Ocurre muchas veces que la Iglesia, maestra vigilante, las reprueba, no como abiertamente erróneas, sino como equívocas, peligrosas, malsanas, ofensivas a los piadosos oídos, y entonces nuestro juicio se ha de conformar con el de la Iglesia

¿A quién confió Nuestro Señor el apacentar a sus ovejas y a sus corderos? Al Papa verdadero. Ahora bien, al pastor corresponde indicar, no sólo cuáles son los pastos venenosos y los mortíferos, sino también cuáles son, simplemente, los inseguros y peligrosos.

Y las ovejas y los corderos dóciles, que quieren conservar perfecta la vida de fe, han de obedecer y sentir. Es esto lo que se llama: “Sentir con la Iglesia”, pensar, creer, apreciar, juzgar, acoger o rechazar según el pensamiento implícito o explícito de la Iglesia.

5.- ¿Y por qué son tantos los que no poseen esta perfección en la fe?

Por descuido de la propia salvación: la fe es necesaria para salvarse; no basta una fe cualquiera y acomodaticia, sino que ha de ser íntegra y perfecta, cual nos la da la Iglesia.

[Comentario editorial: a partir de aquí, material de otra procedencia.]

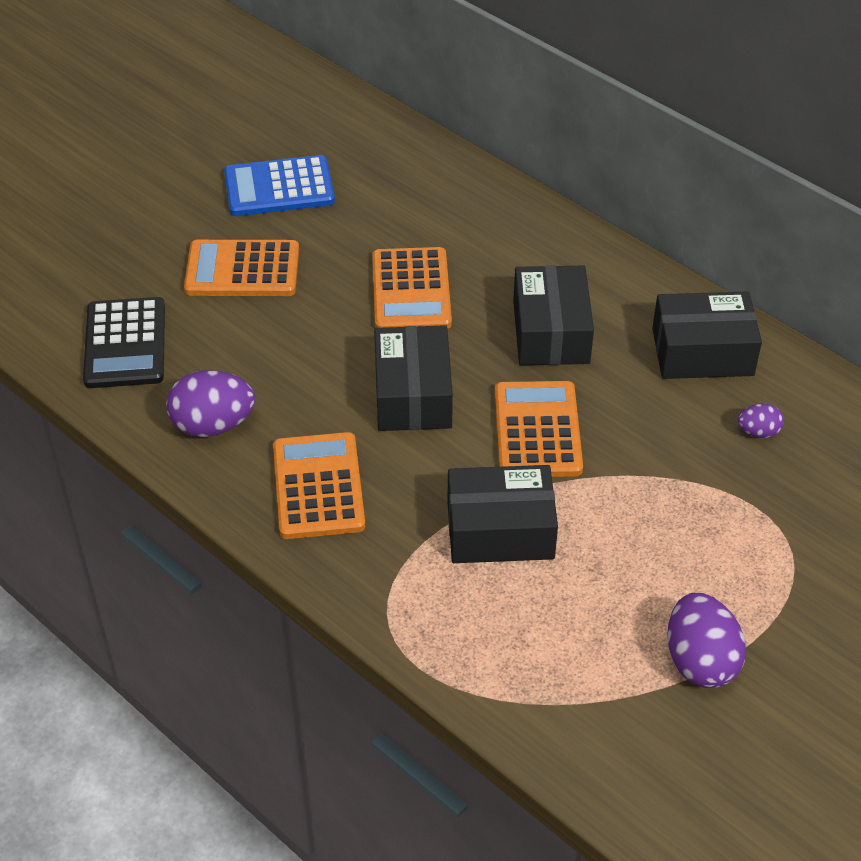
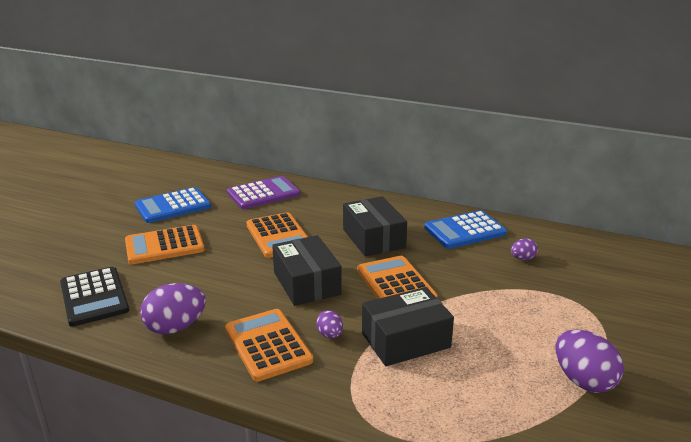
camera: 20 degrees left, 20 degrees down
(404, 493) = (330, 335): none -> purple egg
(425, 191) = (263, 194): none -> purple calculator
(702, 352) = (465, 231): black box -> blue calculator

Por necedad: Algunos dicen que es suficiente tener direcciones luminosas, genéricas y amplias; tantas minucias y particularidades—dicen—no son sino trabas y estorbos. Mas si éstos tuviesen un poco de juicio verían que las ovejas son tanto más felices cuanto más diligentes y cuidadosos son los pastores en indicar los pastos buenos y seguros.

Por soberbia: El orgullo rechaza la fe, y aunque se inclina ante alguna verdad elevada y sublime, no sabe adaptarse a la condición del niño que todo, aun las cosas más pequeñas, quiere saberlas por su madre.

Por ignorancia: En general, se da una mirada muy fugaz a las cosas de la fe, no se aprende en toda su extensión y mucho menos se profundizan, por lo cual se habla de ellas a ligera y fuera de propósito, con detrimento de la integridad y de la perfección.

Por falta de gracia: La fe es un don de Dios se requiere la gracia para creer bien, y Dios, en castigo, la niega a muchos, y he aquí la falta de fe verdadera y perfecta.

Por último. Sea nuestra fe firme y vigorosa. Por lo mismo, pidamos a Nuestro Señor que nos la acreciente, para poderla confesar generosa y valientemente. Vivamos, pues, según las normas de la fe, como verdaderos discípulos de Jesucristo, y porque no decir con Él: “Esta es la victoria que ha vencido al mundo, nuestra fe”(I Jn., V, 4); “El que creyere y fuere bautizado, se salvará, más que no creyere se condenará” (Mc., XVI, 16.

Gran parte de este escrito fue tomado del libro: “Archivo Homilético” de J. Thiriet – P. Pezzali.